As Tom made his way around the parking lot he wondered where he’d end up with Crista. Probably some Motel 6 in Glendale near I-17, he thought. More like Motel 69, and he laughed at his own joke. Her truck was backed in. A click of the key fob and the door unlocked. The smell that greeted him was the same smell as Crista’s. Something odd, something dark. He couldn’t put a finger on it. Tom settled into the passenger seat and waited. His head was spinning now, so he rolled down the window. Couples poured into the parking lot and groped at each other; some stopped to make out next to their vehicles. Tom leaned into the soft seat, rested his head against the door, and waited for Crista.
When he came to, he was no longer in the front seat. He was in the backseat and he had the sensation that he was moving at high speed. He sat up and saw pine trees whizzing past him. He’d sobered up enough to know he was no longer in Crista’s car. The crew cut was driving.
“Hey! Where’s Crista?

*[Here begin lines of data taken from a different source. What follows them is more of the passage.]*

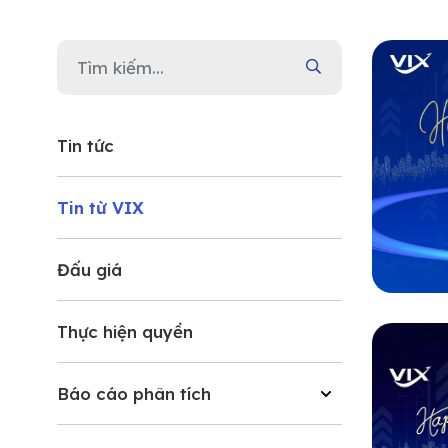
Tin tức
Tin từ VIX
Đấu giá
Thực hiện quyền
Báo cáo phân tích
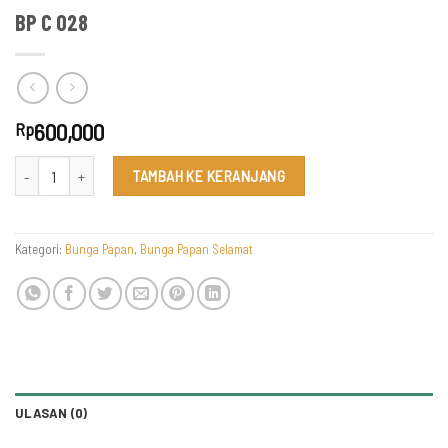
BP C 028
600,000
Rp
Kuantitas BP C 028
TAMBAH KE KERANJANG
Kategori:
Bunga Papan
,
Bunga Papan Selamat
ULASAN (0)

What’re you doing?”
“I had to get you outta there,” said the crew cut.
“Where’s that woman I was with?”
“I think she’s after us.”
“After us? Where’re you taking me? What’s going on here?”
“Hang on. You got your seat belt on? You’re gonna need it.”
Headlights pierced through the darkness behind them. Tom looked back to see the truck following them. It was gaining on them.
“That woman you were with practices sacrifice to get what she wants.” The crew cut pressed on the gas and made the curve past the scenic outlook above Sedona. Something moved outside the window. Whatever it was, it was keeping up with them. It leaped toward the window and Tom saw it. A beast covered with hair, covered with skins. He remembered the stories of the shape-shifters coming out at night to claim their victims. Whatever it was, it shook Tom to the bone, and his heart nearly stopped.